How to complete this task
From the records below, extract all the text exactly and leave the images behind.

Data records
+---+

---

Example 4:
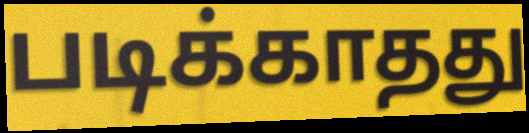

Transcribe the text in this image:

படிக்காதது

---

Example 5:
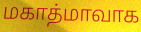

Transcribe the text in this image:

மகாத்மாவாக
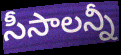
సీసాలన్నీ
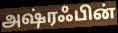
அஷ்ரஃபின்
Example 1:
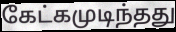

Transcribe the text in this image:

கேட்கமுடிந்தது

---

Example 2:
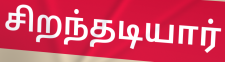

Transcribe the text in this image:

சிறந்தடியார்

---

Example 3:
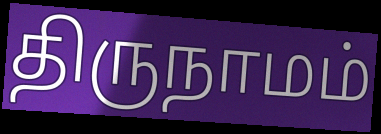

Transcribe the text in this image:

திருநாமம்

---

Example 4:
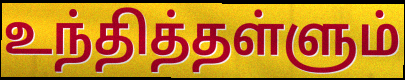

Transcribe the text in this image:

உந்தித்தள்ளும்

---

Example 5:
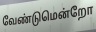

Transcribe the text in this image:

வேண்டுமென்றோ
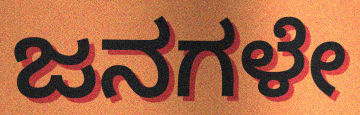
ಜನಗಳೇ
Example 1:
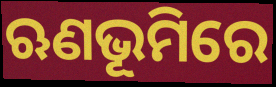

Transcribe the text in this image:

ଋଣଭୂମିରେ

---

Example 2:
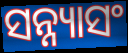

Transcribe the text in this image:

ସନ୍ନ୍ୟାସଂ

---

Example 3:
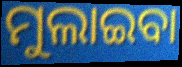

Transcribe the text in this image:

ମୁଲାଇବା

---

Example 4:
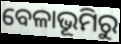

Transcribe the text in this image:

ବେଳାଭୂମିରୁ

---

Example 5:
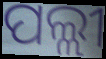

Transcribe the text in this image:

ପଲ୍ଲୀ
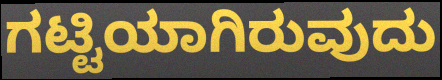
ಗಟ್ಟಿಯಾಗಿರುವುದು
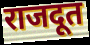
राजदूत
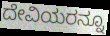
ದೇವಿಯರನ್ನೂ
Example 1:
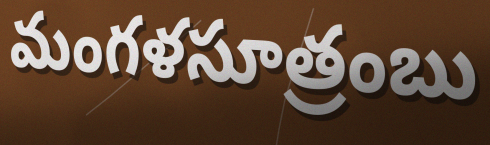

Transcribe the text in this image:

+---+

Solution to the exercise
---

Example 4:

Transcribe the text in this image:

படிக்காதது

---

Example 5:

Transcribe the text in this image:

மகாத்மாவாக
సీసాలన్నీ
அஷ்ரஃபின்
Example 1:

Transcribe the text in this image:

கேட்கமுடிந்தது

---

Example 2:

Transcribe the text in this image:

சிறந்தடியார்

---

Example 3:

Transcribe the text in this image:

திருநாமம்

---

Example 4:

Transcribe the text in this image:

உந்தித்தள்ளும்

---

Example 5:

Transcribe the text in this image:

வேண்டுமென்றோ
ಜನಗಳೇ
Example 1:

Transcribe the text in this image:

ଋଣଭୂମିରେ

---

Example 2:

Transcribe the text in this image:

ସନ୍ନ୍ୟାସଂ

---

Example 3:

Transcribe the text in this image:

ମୁଲାଇବା

---

Example 4:

Transcribe the text in this image:

ବେଳାଭୂମିରୁ

---

Example 5:

Transcribe the text in this image:

ପଲ୍ଲୀ
ಗಟ್ಟಿಯಾಗಿರುವುದು
राजदूत
ದೇವಿಯರನ್ನೂ
Example 1:

Transcribe the text in this image:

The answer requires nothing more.